### What the exercise asks
How many lines of these entries include the string "FGUSER"? State the number alone.

(Dataset entries)
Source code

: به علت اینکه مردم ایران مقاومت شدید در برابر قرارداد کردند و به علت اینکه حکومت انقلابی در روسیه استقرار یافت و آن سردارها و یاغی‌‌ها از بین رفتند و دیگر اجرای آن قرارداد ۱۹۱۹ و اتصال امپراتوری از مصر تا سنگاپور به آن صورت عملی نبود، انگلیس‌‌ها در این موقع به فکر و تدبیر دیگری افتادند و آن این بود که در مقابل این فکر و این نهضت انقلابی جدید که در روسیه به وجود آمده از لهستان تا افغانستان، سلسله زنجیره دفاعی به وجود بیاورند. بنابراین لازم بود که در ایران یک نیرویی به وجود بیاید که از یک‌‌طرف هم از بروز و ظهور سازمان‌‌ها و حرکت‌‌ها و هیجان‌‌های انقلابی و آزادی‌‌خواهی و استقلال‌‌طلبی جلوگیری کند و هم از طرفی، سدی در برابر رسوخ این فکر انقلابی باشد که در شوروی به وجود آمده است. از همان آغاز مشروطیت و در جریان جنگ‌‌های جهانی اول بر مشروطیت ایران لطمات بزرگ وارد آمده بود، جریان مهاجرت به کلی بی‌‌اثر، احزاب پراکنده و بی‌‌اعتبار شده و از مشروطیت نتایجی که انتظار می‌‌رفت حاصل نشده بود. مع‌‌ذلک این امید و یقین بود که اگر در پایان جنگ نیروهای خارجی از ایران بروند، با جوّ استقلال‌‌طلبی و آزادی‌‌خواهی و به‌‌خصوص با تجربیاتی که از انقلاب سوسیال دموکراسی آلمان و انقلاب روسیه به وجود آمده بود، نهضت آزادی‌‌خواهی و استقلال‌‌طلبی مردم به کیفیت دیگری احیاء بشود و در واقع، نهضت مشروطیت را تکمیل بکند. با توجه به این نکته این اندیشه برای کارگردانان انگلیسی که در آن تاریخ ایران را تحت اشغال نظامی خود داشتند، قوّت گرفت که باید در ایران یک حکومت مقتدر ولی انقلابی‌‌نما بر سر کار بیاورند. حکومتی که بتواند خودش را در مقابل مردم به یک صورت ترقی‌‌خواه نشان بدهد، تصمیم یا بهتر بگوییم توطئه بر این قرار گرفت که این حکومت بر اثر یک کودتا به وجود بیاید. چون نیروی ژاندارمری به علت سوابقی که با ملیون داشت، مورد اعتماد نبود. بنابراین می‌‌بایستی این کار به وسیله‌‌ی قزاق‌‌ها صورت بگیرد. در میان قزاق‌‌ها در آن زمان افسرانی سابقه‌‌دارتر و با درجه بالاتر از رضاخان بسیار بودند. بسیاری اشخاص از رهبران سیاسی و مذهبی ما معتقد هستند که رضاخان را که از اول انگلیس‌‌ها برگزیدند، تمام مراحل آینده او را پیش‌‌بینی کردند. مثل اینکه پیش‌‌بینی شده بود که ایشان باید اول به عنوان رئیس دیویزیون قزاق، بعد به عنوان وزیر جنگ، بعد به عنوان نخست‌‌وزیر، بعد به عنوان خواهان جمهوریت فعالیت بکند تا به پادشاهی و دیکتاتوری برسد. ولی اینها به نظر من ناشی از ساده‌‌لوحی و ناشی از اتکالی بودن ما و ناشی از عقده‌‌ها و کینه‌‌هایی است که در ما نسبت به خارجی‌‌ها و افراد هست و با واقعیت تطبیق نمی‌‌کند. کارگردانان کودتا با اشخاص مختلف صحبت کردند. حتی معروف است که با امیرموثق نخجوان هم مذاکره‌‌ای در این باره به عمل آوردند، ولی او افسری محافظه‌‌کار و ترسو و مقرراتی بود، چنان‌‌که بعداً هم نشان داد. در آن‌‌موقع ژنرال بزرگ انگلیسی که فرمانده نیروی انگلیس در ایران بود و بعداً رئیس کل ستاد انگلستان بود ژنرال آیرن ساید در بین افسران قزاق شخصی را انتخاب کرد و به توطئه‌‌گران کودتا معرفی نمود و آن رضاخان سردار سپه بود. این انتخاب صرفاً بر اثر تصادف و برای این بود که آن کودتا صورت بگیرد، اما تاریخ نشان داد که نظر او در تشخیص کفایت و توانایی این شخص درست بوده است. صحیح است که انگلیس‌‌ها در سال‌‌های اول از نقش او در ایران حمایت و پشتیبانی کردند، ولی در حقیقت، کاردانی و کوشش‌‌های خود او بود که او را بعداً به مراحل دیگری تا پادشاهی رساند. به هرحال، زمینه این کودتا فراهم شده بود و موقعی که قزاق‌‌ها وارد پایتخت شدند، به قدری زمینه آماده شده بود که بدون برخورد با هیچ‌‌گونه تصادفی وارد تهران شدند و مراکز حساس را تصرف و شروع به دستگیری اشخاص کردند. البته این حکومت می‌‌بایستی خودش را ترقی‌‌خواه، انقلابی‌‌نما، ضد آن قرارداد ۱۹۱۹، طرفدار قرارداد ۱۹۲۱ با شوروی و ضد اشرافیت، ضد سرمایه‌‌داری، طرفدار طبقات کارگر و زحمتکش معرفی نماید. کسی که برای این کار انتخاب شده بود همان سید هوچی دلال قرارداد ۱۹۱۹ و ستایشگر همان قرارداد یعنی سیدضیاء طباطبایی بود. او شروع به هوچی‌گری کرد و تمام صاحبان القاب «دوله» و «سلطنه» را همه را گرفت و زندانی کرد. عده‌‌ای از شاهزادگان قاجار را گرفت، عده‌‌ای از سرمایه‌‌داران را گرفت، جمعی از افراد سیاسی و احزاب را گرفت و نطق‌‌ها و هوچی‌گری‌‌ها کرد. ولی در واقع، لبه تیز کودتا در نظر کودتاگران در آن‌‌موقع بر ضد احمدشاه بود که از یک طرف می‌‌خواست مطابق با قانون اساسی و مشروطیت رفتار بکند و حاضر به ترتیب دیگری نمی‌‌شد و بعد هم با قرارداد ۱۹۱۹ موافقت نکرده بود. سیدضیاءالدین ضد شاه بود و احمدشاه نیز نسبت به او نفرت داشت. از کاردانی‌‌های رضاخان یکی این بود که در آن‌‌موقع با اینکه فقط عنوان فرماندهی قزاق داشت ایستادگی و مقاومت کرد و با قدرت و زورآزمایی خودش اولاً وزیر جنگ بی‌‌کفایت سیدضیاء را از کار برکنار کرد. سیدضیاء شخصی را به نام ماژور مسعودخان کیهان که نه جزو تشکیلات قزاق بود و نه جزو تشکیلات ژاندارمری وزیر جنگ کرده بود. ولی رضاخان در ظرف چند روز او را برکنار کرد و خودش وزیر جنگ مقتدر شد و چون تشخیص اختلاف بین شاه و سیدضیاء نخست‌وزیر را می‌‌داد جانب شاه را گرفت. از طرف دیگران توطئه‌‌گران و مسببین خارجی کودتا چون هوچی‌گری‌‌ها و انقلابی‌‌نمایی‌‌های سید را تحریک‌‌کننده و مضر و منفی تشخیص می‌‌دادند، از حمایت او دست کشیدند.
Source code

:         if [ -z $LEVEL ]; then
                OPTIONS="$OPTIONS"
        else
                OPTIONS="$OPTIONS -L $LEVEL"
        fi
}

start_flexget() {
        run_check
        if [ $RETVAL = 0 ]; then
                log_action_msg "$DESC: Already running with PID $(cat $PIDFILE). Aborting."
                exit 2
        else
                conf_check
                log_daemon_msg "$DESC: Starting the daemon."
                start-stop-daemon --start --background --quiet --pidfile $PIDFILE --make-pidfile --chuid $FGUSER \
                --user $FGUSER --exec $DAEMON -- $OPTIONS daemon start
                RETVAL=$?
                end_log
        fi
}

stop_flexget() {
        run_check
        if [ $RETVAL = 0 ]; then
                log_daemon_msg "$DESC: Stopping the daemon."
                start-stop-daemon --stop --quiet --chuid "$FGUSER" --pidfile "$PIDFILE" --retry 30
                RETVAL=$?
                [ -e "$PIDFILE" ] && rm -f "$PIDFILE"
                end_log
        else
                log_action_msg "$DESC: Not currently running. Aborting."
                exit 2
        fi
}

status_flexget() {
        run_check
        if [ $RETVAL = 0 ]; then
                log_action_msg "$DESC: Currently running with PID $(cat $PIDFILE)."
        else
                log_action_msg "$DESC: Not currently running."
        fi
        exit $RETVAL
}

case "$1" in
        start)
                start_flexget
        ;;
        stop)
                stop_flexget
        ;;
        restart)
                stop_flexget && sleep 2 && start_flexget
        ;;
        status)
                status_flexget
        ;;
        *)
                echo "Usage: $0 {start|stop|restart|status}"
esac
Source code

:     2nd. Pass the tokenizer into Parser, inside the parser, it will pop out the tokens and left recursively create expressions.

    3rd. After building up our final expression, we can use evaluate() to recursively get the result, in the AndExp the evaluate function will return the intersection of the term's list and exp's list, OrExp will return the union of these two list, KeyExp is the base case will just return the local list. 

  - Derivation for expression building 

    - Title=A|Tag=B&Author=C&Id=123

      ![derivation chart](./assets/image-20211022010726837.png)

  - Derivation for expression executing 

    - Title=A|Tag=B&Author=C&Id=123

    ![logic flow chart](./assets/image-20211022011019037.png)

### Exercise response
3